PalDB
PalDB copied to clipboard
why paldb is not thread safe,it's read only
maybe these code in StorageReader.java
indexBuffer.position(indexOffset + slot * slotSize); indexBuffer.get(slotBuffer);
Hi,
As is it said "PalDB is not thread-safe at the moment so synchronization should be done externally if multi-threaded."
So don´t worry about what is going on internally, just add a synchronized block in your code.
Simple reason, lack of time to implement it (well) in 1.0. Hard to judge what would be the performance impact but I would certainly make it an option one can disable. I also thought it wouldn't be a large barrier as simple client-based synchronization can be done quickly.
Hi, as a read-only store, most users expect the throughput could be almost linearly scalable in multi-thread environment. I am a little surprised when finally find out PalDB needs external synchronization.
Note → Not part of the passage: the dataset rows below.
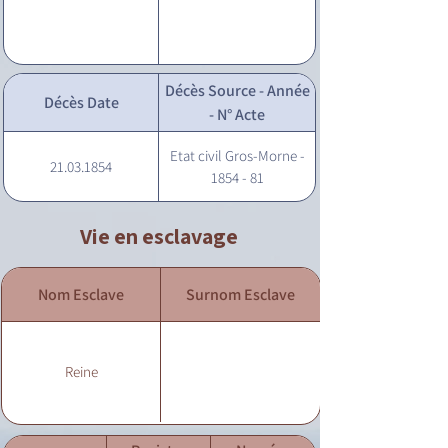
Décès Source - Année
Décès Date
- N° Acte
Etat civil Gros-Morne -
21.03.1854
1854 - 81
Vie en esclavage
Nom Esclave
Surnom Esclave
Reine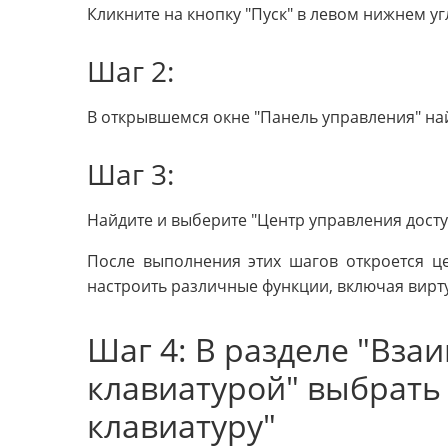
Кликните на кнопку "Пуск" в левом нижнем уг
Шаг 2:
В открывшемся окне "Панель управления" най
Шаг 3:
Найдите и выберите "Центр управления досту
После выполнения этих шагов откроется ц
настроить различные функции, включая вирт
Шаг 4: В разделе "Вза
клавиатурой" выбрать
клавиатуру"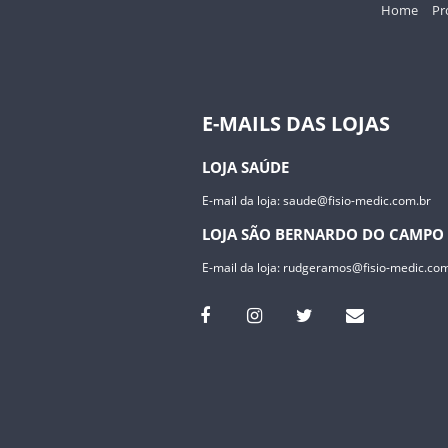
Home
Pr
E-MAILS DAS LOJAS
LOJA SAÚDE
E-mail da loja:
saude@fisio-medic.com.br
LOJA SÃO BERNARDO DO CAMPO
E-mail da loja:
rudgeramos@fisio-medic.com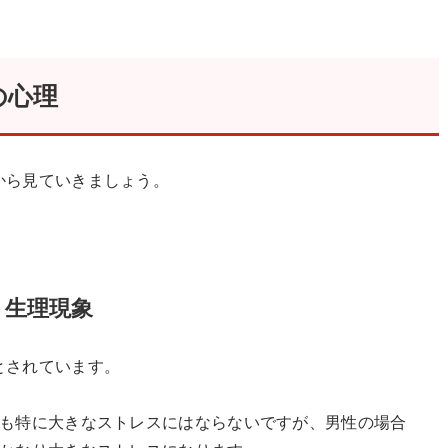
の心理
から見ていきましょう。
く生理現象
とされています。
ても特に大きなストレスにはならないですが、男性の場合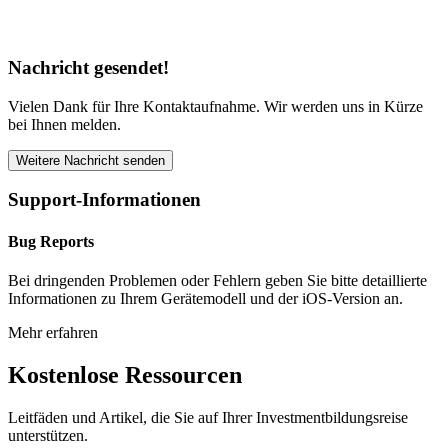
Nachricht gesendet!
Vielen Dank für Ihre Kontaktaufnahme. Wir werden uns in Kürze
bei Ihnen melden.
Weitere Nachricht senden
Support-Informationen
Bug Reports
Bei dringenden Problemen oder Fehlern geben Sie bitte detaillierte
Informationen zu Ihrem Gerätemodell und der iOS-Version an.
Mehr erfahren
Kostenlose Ressourcen
Leitfäden und Artikel, die Sie auf Ihrer Investmentbildungsreise
unterstützen.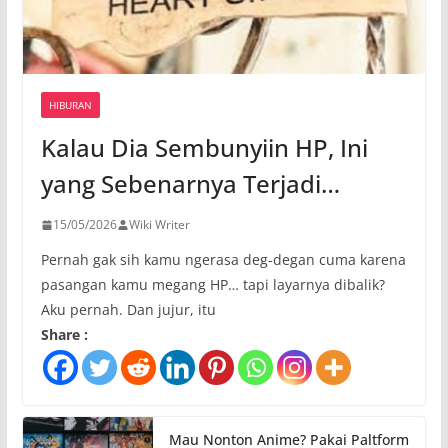
HIBURAN
Kalau Dia Sembunyiin HP, Ini
yang Sebenarnya Terjadi…
15/05/2026
Wiki Writer
Pernah gak sih kamu ngerasa deg-degan cuma karena
pasangan kamu megang HP… tapi layarnya dibalik?
Aku pernah. Dan jujur, itu
Share :
Mau Nonton Anime? Pakai Paltform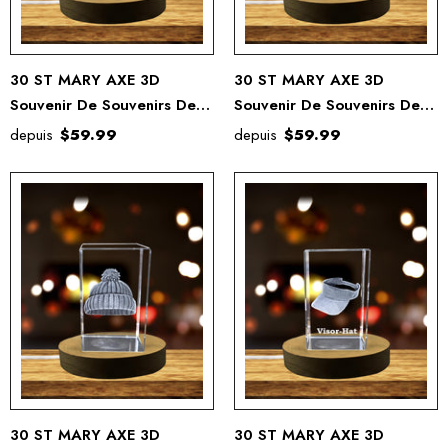
30 ST MARY AXE 3D
30 ST MARY AXE 3D
Souvenir De Souvenirs De
Souvenir De Souvenirs De
Cristal Gravé Gravé
Cristal Gravé Gravé
depuis
$59.99
depuis
$59.99
30 ST MARY AXE 3D
30 ST MARY AXE 3D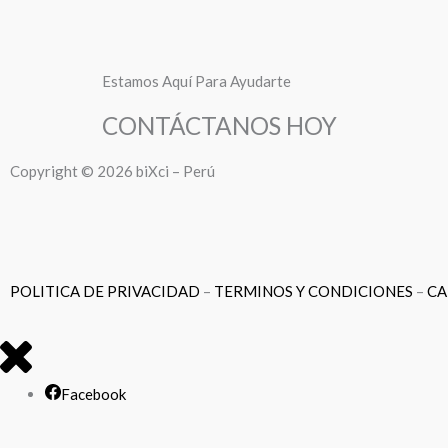
Estamos Aquí Para Ayudarte
CONTÁCTANOS HOY
Copyright © 2026 biXci – Perú
POLITICA DE PRIVACIDAD
–
TERMINOS Y CONDICIONES
–
CA
Facebook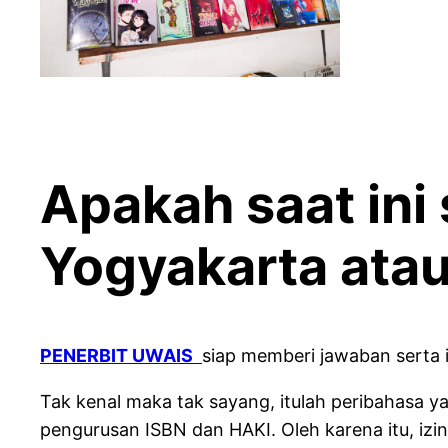
Apakah saat ini
Yogyakarta atau
PENERBIT UWAIS
siap memberi jawaban serta 
Tak kenal maka tak sayang, itulah peribahasa 
pengurusan ISBN dan HAKI. Oleh karena itu, izi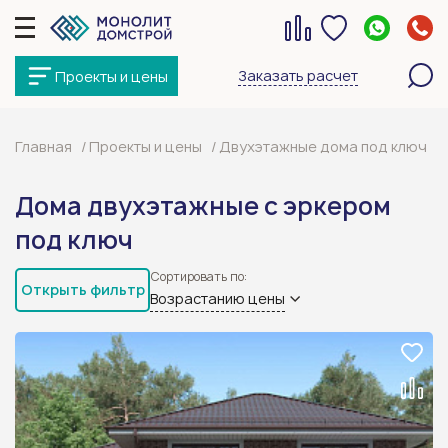
Заказать расчет
Проекты и цены
Главная
Проекты и цены
Двухэтажные дома под ключ
Дома двухэтажные с эркером
под ключ
Сортировать по:
Открыть фильтр
Возрастанию цены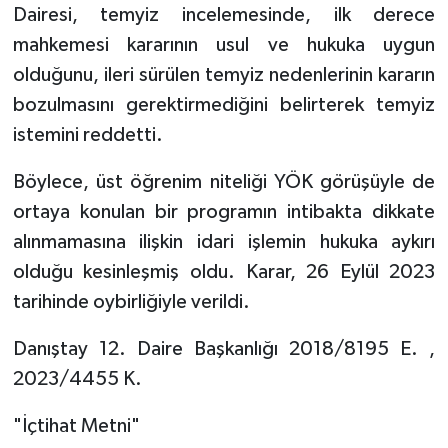
Dairesi, temyiz incelemesinde, ilk derece
mahkemesi kararının usul ve hukuka uygun
olduğunu, ileri sürülen temyiz nedenlerinin kararın
bozulmasını gerektirmediğini belirterek temyiz
istemini reddetti.
Böylece, üst öğrenim niteliği YÖK görüşüyle de
ortaya konulan bir programın intibakta dikkate
alınmamasına ilişkin idari işlemin hukuka aykırı
olduğu kesinleşmiş oldu. Karar, 26 Eylül 2023
tarihinde oybirliğiyle verildi.
Danıştay 12. Daire Başkanlığı 2018/8195 E. ,
2023/4455 K.
"İçtihat Metni"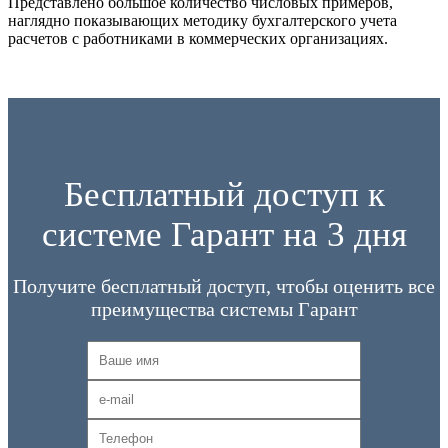
Представлено большое количество числовых примеров,
наглядно показывающих методику бухгалтерского учета
расчетов с работниками в коммерческих организациях.
Бесплатный доступ к
системе Гарант на 3 дня
Получите бесплатный доступ, чтобы оценить все
преимущества системы Гарант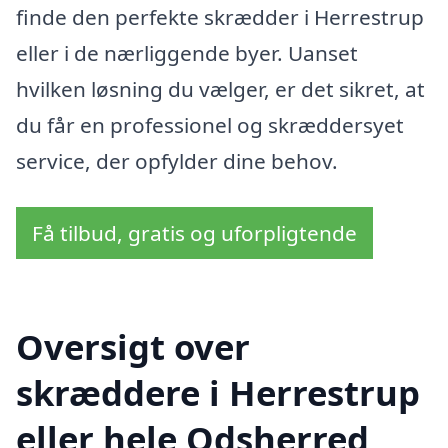
finde den perfekte skrædder i Herrestrup
eller i de nærliggende byer. Uanset
hvilken løsning du vælger, er det sikret, at
du får en professionel og skræddersyet
service, der opfylder dine behov.
Få tilbud, gratis og uforpligtende
Oversigt over
skræddere i Herrestrup
eller hele Odsherred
I haven't deep dive into the code base, but it should be trivial to replace the two lines which @wanggaohang mentioned before with one atomic bytebuffer read.
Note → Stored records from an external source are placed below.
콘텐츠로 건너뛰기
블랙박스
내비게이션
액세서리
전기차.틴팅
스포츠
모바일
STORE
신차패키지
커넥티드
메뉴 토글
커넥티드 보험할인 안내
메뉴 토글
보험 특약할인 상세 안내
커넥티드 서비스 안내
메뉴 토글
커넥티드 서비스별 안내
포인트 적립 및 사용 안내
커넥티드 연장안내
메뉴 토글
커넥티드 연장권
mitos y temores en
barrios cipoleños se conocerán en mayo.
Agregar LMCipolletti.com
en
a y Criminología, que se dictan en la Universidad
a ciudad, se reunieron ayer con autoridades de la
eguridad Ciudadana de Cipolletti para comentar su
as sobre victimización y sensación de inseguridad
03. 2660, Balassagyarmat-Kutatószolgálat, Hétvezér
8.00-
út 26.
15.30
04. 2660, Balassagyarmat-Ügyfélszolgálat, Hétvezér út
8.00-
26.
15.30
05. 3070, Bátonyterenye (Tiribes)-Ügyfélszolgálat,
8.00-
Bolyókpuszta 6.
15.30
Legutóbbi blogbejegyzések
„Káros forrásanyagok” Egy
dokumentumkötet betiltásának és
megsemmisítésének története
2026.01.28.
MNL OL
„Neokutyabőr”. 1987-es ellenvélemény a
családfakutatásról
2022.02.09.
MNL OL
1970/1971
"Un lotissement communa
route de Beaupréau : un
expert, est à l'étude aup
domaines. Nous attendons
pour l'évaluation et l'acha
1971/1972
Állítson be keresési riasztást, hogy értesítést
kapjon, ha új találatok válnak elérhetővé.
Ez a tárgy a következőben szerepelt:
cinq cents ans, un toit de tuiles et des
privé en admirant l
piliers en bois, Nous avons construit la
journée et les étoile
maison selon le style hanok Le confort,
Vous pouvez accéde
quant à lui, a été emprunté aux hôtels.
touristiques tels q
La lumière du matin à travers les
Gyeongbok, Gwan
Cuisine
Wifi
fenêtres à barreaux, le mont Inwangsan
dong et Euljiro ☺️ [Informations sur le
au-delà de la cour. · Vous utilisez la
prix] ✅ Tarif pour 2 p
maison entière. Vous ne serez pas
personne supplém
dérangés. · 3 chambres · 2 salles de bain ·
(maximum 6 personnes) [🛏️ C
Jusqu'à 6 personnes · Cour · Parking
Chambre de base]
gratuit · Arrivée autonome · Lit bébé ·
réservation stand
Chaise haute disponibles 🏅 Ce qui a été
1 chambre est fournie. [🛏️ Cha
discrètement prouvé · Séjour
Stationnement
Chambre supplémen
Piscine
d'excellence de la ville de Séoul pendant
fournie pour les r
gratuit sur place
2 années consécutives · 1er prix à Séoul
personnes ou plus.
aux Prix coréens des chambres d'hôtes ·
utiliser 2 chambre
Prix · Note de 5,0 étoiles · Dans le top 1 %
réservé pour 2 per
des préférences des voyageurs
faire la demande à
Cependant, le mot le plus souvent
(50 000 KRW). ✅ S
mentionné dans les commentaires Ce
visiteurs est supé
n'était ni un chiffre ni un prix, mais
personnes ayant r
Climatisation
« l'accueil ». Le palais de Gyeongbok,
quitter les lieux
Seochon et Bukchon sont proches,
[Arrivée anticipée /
maybe the Cache would be a blocker issue for lockless read, but I think we can simply disable it (or replace it with a guava cache which is thread-safe).
I made it thread safe here and opened a pull request
I'm interested in this issue as well. Any updates regarding the multi-thread support? Anyone can explain why a read-only data store is not thread-safe by default?
Thank you in advance for your answers.
Alessandro
@aleSuglia The reason this isn't simple is basically because the MappedByteBuffer
structures the underlying reader uses as "windows" into the mapped file are stateful as @wanggaohang mentioned. The only way a ByteBuffer
can be used by multiple threads is not relying on it's position at all by using getXXX(pos)
. But StorageReader
doesn't have a fixed key length, so it needs to pull a dynamic number of bytes out of the buffer, making this approach unfeasible.
The other option is making copies of the ByteBuffer
, either local (as @xiaoxxcool has done for PR #33) or thread local.
There might be other areas where threads might overwrite each other's internal data (I've seen the hashing impl being mentioned), but the reader access is the most essential one.